There are few moments in life that are special and close to one’s heart. Graduating from college or school sits high on that list. But today’s graduation ceremonies are not the simple affairs they used to be. There are full-fledged extravaganzas with event managers, props and the works. From uniformed gowns, caps, lighting, backdrops to lavish buffets, the ordinary “white sari” graduations have turned cool. Events manager are roped in for innovative ideas like photo props and photo booths. Schools today are ensuring that their students celebrate this event in the best way possible. With graduation time among many, we checked in to find out the cool quotient to today’s ceremonies.
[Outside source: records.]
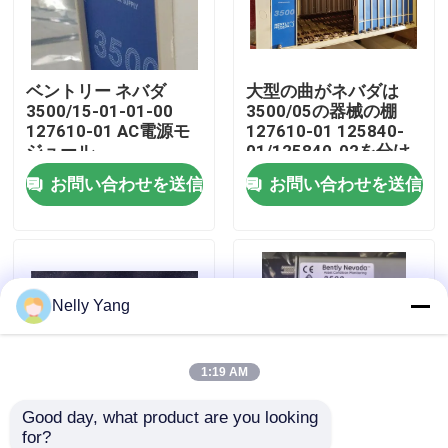
工場 ツアー
ベントリー ネバダ
大型の曲がネバダは
3500/15-01-01-00
3500/05の器械の棚
品質管理
127610-01 AC電源モ
127610-01 125840-
ジュール
01/125840-02を分け
ます
お問い合わせを送信
お問い合わせを送信
連絡 ください
ニュース
Nelly Yang
引金 を 求め て ください
plcの予備品
1:19 AM
Good day, what product are you looking 
曲がネバダの部品
for?
ベンティ ネバダ
125720-02 ベントレ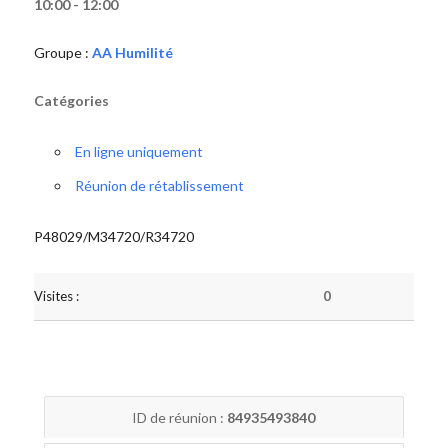
10:00 - 12:00
Groupe :
AA Humilité
Catégories
En ligne uniquement
Réunion de rétablissement
P48029/M34720/R34720
Visites :
0
ID de réunion :
84935493840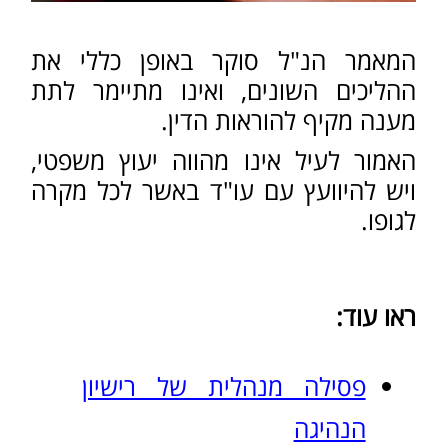
אתר זה נבנה ע"י קידום פלוס -
בניית אתרים
לעסקים​​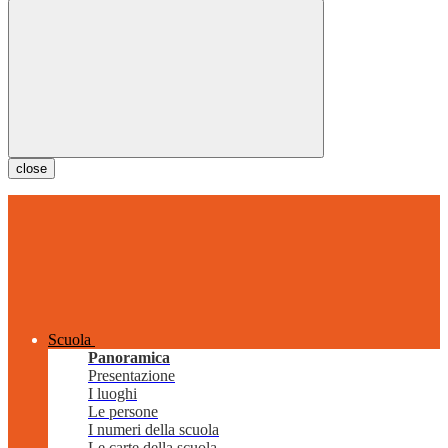
close
Scuola
Panoramica
Presentazione
I luoghi
Le persone
I numeri della scuola
Le carte della scuola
Sapna Rao, the mother of 10th grade student Sakshi Rao who studies at Vidyashilp Academy says, “The pre-final exams were going on, so there was not much preparation from the kids’ side. They did two to three practise sessions on how to walk, and act. The event looked like it was perfectly choreographed. And it conducted in way that it helped the children bond with friends as well. It was a perfect way to say bye to friends they have made in school.” Her daughter Sakshi was thrilled that her cousin’s were able to see her graduate 10th standard, “We were asked to follow a uniform dress code. The girls wore red sarees, while boys donned red kurtas. The best part was when they gave out awards for the student of year. Right after the event, my friends and I clicked a ton of pictures.”
Graduation was an emotional and fun affair for Bradlee Cloney, a student in Bishop Cotton Boys School says, “I just finished my graduation on January 21, which was a combined programme for both 10th and 12th students. Graduation ceremonies at Bishop Cotton Boys are always a grand affair with everything done in style, and to perfection. We had a lot of practice and rehearsals. Our Principal John Zachariah likes everything to be perfect, and he plays an important role in all our school programmes, guiding us. Our chief guest was Dr Salman Khurshid, former cabinet minister of external affairs, who addressed the graduates. There was music, different awards were given away, and a very emotional candle lighting ceremony. The programme concluded with dinner. Experience wise, it was fun as well as emotional, everybody was excited and thrilled to graduate but at the same time, we’re all a bit sad to be leaving a school we studied at for so many years.”
It’s also a party rather than a sober affair for some, or an after party for others. Manasa P Kumar, from an event management company, says, “We do everything from backdrop, decor, sound, lighting, performance, scraps on which the kids can write messages on for each other, and more. Nowadays from what I have seen, it has become more like a party. Schools are extensively trying to make this boring event feel more and more like a party. The selfie craze has driven us to set up photo booths that kids can use to click pictures instantly, and take home as a remembrance.”
Sangeetha Maben, a teacher in the city feels, “I don’t think much has changed since the actual ceremony is still the same. Earlier students and management took pride in organising themselves, now the whole event is given to outsiders where they decide things. Memories of the event earlier were on photos but now on pen drives! For big schools, those that can afford to do things extravagantly, the concept of having an event management company plan out the entire event is possible. The ceremony is the same, but it is projected very differently by different schools.”